What Meta is doing shouldn’t come as too much of a surprise to anyone who’s seen the rise of bot-generated images over the past few years. And it is no coincidence that these companies are beginning to invest more and more in these systems. With the exponential explosion of research and development of these computer models, we’ve seen text-to-image generators transform from malformed images of squinting and you kind of see into full-fledged works of art jumping from the realm of the strange directly into hyper-realism.
This flood of newer, more sophisticated robot-created artwork is fueling what has become a growing arms race in AI image generation – and it’s a race that’s heating up in a big way. It is no coincidence that the company formerly known as Facebook decided to announce the bot on the same day Google announced its DreamFusion 3D text-to-image generator.

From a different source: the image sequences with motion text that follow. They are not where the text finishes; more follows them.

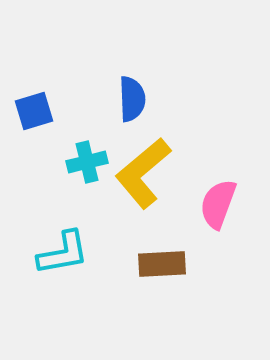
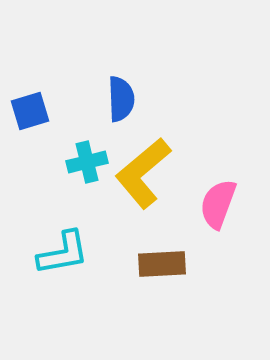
blue semicircle: moved 11 px left
blue square: moved 4 px left
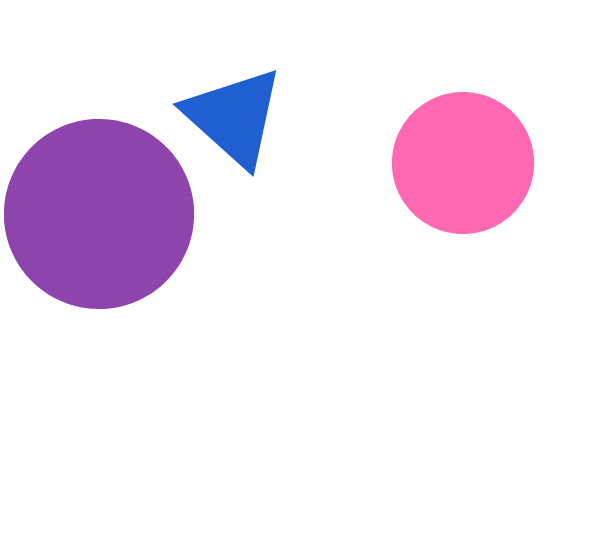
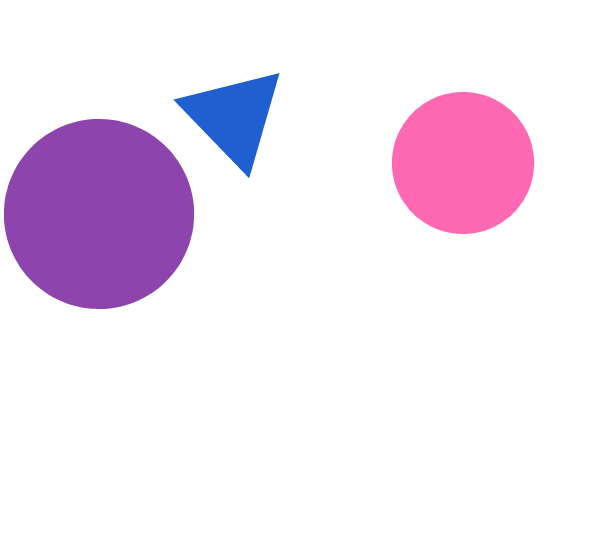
blue triangle: rotated 4 degrees clockwise
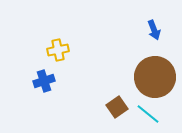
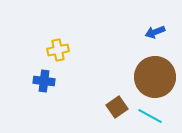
blue arrow: moved 1 px right, 2 px down; rotated 90 degrees clockwise
blue cross: rotated 25 degrees clockwise
cyan line: moved 2 px right, 2 px down; rotated 10 degrees counterclockwise
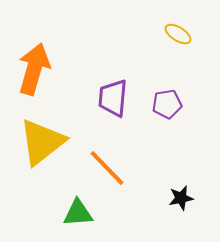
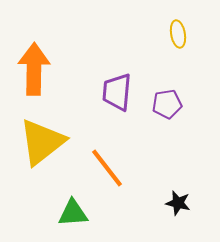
yellow ellipse: rotated 48 degrees clockwise
orange arrow: rotated 15 degrees counterclockwise
purple trapezoid: moved 4 px right, 6 px up
orange line: rotated 6 degrees clockwise
black star: moved 3 px left, 5 px down; rotated 25 degrees clockwise
green triangle: moved 5 px left
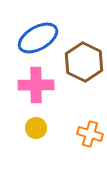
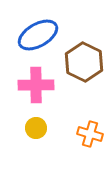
blue ellipse: moved 3 px up
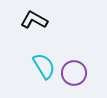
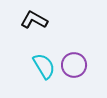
purple circle: moved 8 px up
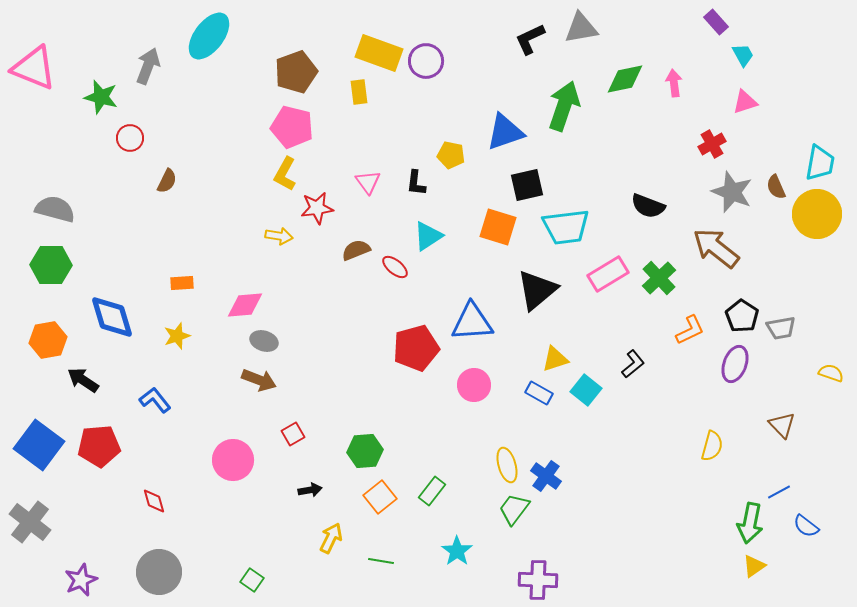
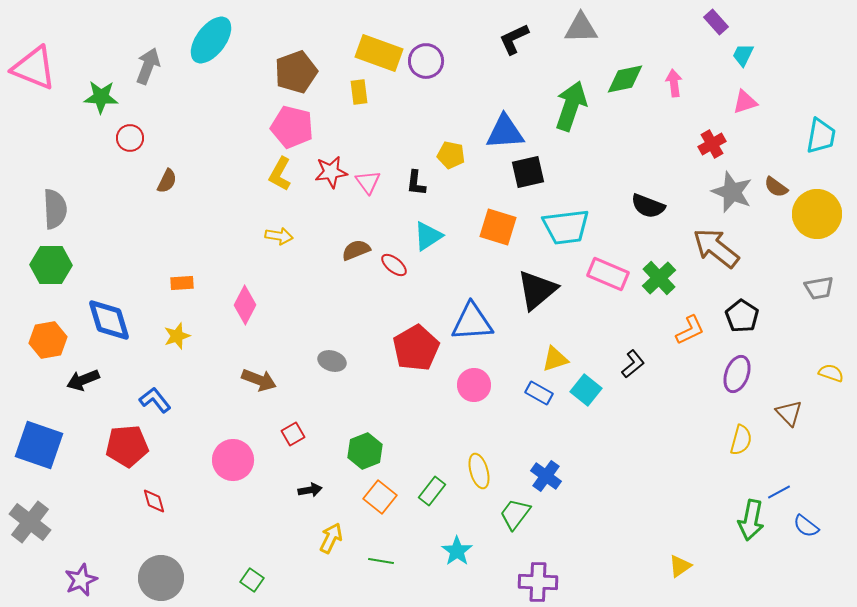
gray triangle at (581, 28): rotated 9 degrees clockwise
cyan ellipse at (209, 36): moved 2 px right, 4 px down
black L-shape at (530, 39): moved 16 px left
cyan trapezoid at (743, 55): rotated 125 degrees counterclockwise
green star at (101, 97): rotated 12 degrees counterclockwise
green arrow at (564, 106): moved 7 px right
blue triangle at (505, 132): rotated 15 degrees clockwise
cyan trapezoid at (820, 163): moved 1 px right, 27 px up
yellow L-shape at (285, 174): moved 5 px left
black square at (527, 185): moved 1 px right, 13 px up
brown semicircle at (776, 187): rotated 30 degrees counterclockwise
red star at (317, 208): moved 14 px right, 36 px up
gray semicircle at (55, 209): rotated 72 degrees clockwise
red ellipse at (395, 267): moved 1 px left, 2 px up
pink rectangle at (608, 274): rotated 54 degrees clockwise
pink diamond at (245, 305): rotated 57 degrees counterclockwise
blue diamond at (112, 317): moved 3 px left, 3 px down
gray trapezoid at (781, 328): moved 38 px right, 40 px up
gray ellipse at (264, 341): moved 68 px right, 20 px down
red pentagon at (416, 348): rotated 15 degrees counterclockwise
purple ellipse at (735, 364): moved 2 px right, 10 px down
black arrow at (83, 380): rotated 56 degrees counterclockwise
brown triangle at (782, 425): moved 7 px right, 12 px up
blue square at (39, 445): rotated 18 degrees counterclockwise
red pentagon at (99, 446): moved 28 px right
yellow semicircle at (712, 446): moved 29 px right, 6 px up
green hexagon at (365, 451): rotated 16 degrees counterclockwise
yellow ellipse at (507, 465): moved 28 px left, 6 px down
orange square at (380, 497): rotated 12 degrees counterclockwise
green trapezoid at (514, 509): moved 1 px right, 5 px down
green arrow at (750, 523): moved 1 px right, 3 px up
yellow triangle at (754, 566): moved 74 px left
gray circle at (159, 572): moved 2 px right, 6 px down
purple cross at (538, 580): moved 2 px down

While many are outraged by AI winning contests and being used for things like book covers, this is really just the beginning. If Make-A-Video lives up to its promise, we’re not that far off from seeing fully AI-powered feature films complete with sound, characters, and story. This is not hyperbole. It’s fate. You cannot put this knowledge back in a box.
In other words: we have come a long way from telling stories and making shadow puppets around a fire in a cave. Now it’s only a matter of time before the fire we’ve created starts casting its own shadows against the cave walls.